The world ends in 5 days. How are you going to enjoy your remaining days?

Asked by cockswain (15276points) May 16th, 2011

Just wondering.

Observing members: 0 Composing members: 0

14 Answers

KateTheGreat's avatar

Eating my weight in fatty foods, drinking tons of liquor, and sleeping.

Fun fun.

But according to that one guy who set this whole “May 21st” shit up said that the rapture would happen in May and then the world would end on October 21st.

cockswain's avatar

God set it up, Kate. No mortal man. And thanks for the clarification, I’ve got a few more months to slack.

JilltheTooth's avatar

I’d better go buy some cookies.

lillycoyote's avatar

I’d forgotten all about that, silly me.

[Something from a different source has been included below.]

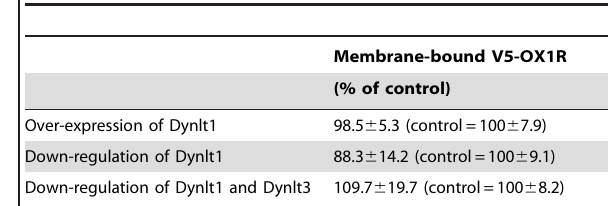
Table 1. Levels of OX1R in resting conditions at the plasma membrane in presence or absence of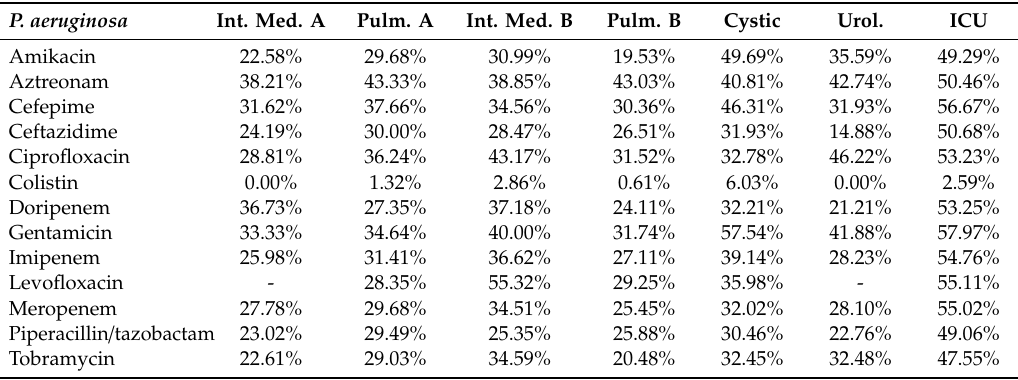
Table A2. Resistance rates for P. aeruginosa per ward per antibiotic during the 2 years (2017–2018). P.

I’m not a really big end-of-the-world kind of person. Whenever the world is about to end, well I might buy a couple of cans of spam and an extra gallon of bottled water but that about as festive and special as things get around here. The end of the world is just like any other day to me really.

lloydbird's avatar

Building an indestructible craft.

(4 Day Build, model.)

creative1's avatar

Live it like I live every other day…. loving my 2 beautiful children

Kool_Gal's avatar

Prayin’ for forgiveness? Nah! The Gods are too cruel this time. I’ll just use all my money to travel all around the world (as efficiently as possible,during the remaining days). Oh! and I’ve been thinking about mummifying myself.

marinelife's avatar

Sigh! Why do we have to constantly have these questions?

Here

and there was another one, almost identical, just a few days ago.

pshizzle's avatar

I am a Catholic, but I don’t believe in the nonsense. King James, tabloids and the Internet don’t really help.

cockswain's avatar

@marinelife Don’t forget you have the option of just moving past the question instead of pointing out I wasn’t on top of how recently it was asked. But thanks anyways!

AmWiser's avatar

Like I said before, I’ll be at a graduation ceremony in Chicago. Umm! Maybe I’ll make that graduation gift check for $5,000 instead of $50. It won’t matter since it will be the last day.

keobooks's avatar

I’m going to be at the zoo. If the rapture happens then, great! It will be a lot less crowded there. And there will still be plenty of us heathens to feed the animals.

I’m telling you, this rapture thing would be great for the world. The price of gas would probably go down since less people will be using it. All the good jobs will open up. I’m looking forward to looting the houses of my very rich and godly neighbors.

ddude1116's avatar

I’ll just live life my usual way. Ends don’t need any sort of celebration, and preparation takes away its surprise. That, and I’ve also always been kind of a skeptic.

markylit's avatar

catching up with family and friends. one big family reunion and a get-together with friends.